Aimi Kunitake 國武 愛美

Personal information
- Full name: Aimi Kunitake
- Date of birth: January 10, 1997 (age 28)
- Place of birth: Yamato, Kumamoto, Japan
- Height: 1.61 m (5 ft 3+1⁄2 in)
- Position(s): Defender

Team information
- Current team: Mynavi Sendai
- Number: 5

Youth career
- 2012–2014: Hinomoto Gakuen High School
- 2015–2016: Musashigaoka College

Senior career*
- Years: Team / Apps / (Gls)
- 2017–2019: Nojima Stella Kanagawa Sagamihara / 36 / (1)
- 2020-: Mynavi Sendai / 35 / (0)
- Total:  / 71 / (1)

International career
- 2018: Japan / 3 / (0)

Medal record
Nojima Stella Kanagawa Sagamihara
| Runner-up | Empress's Cup | 2017 |
Representing Japan
Asian Games
| Gold medal – first place | 2018 Jakarta-Palembang | Team |

= Aimi Kunitake =

Japanese footballer

Aimi Kunitake (國武 愛美, Kunitake Aimi) is a Japanese footballer who plays as a defender.
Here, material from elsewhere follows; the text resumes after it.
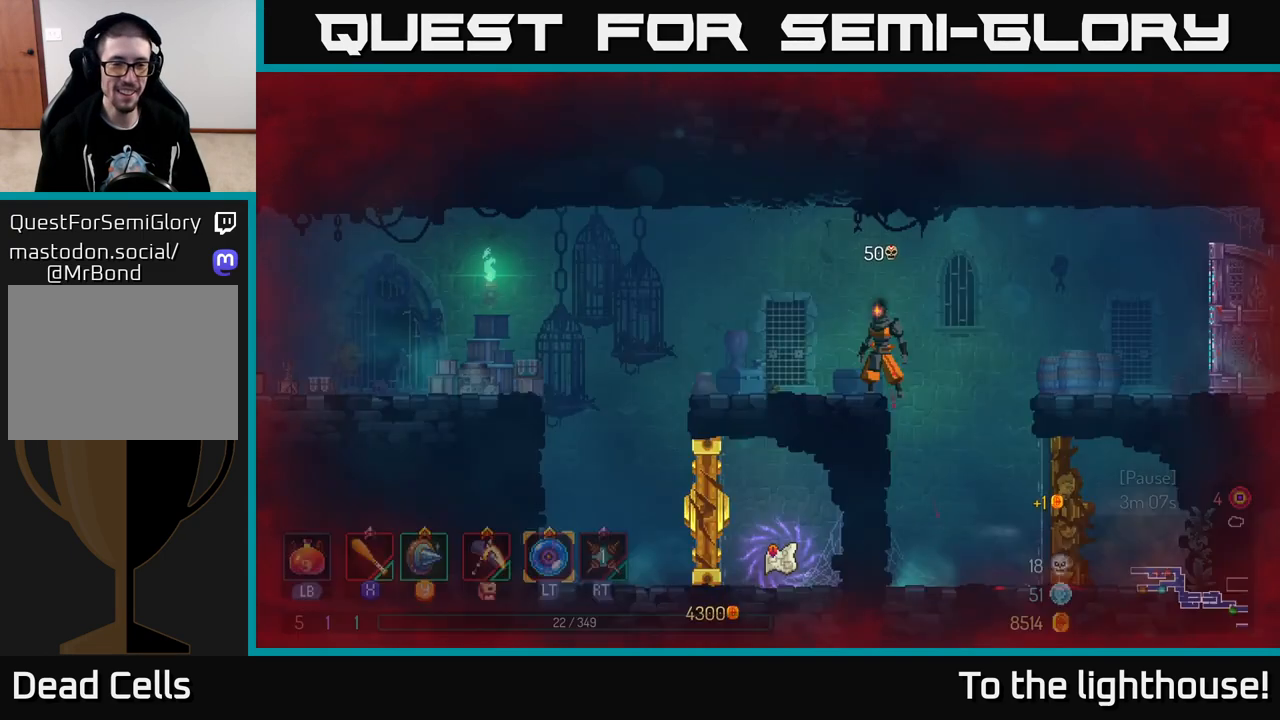
{"buttons": [], "left_stick": "right", "right_stick": "center", "events": [[133, "left_stick", "right"], [217, "A", "down"], [400, "A", "up"]]}
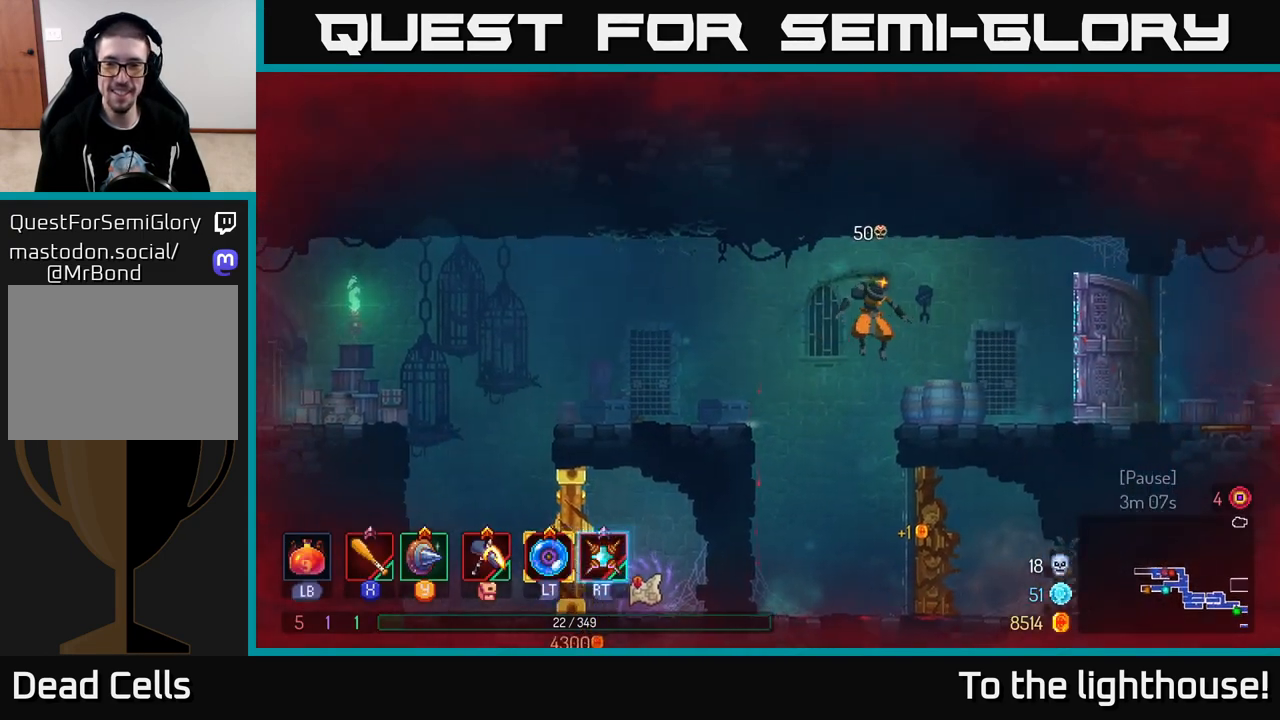
{"buttons": [], "left_stick": "right", "right_stick": "center", "events": [[150, "B", "down"], [317, "B", "up"]]}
She plays for Mynavi Sendai and the Japan national team.

==Club career==
Kunitake was born in Yamato, Kumamoto on January 10, 1997. After graduating from Musashigaoka College, she joined L.League club Nojima Stella Kanagawa Sagamihara in 2017. She became a regular player as a center back and played all 18 matches in her first season.

==National team career==
On July 29, 2018, Kunitake debuted for the Japan national team against Brazil. She played three games for Japan in 2018.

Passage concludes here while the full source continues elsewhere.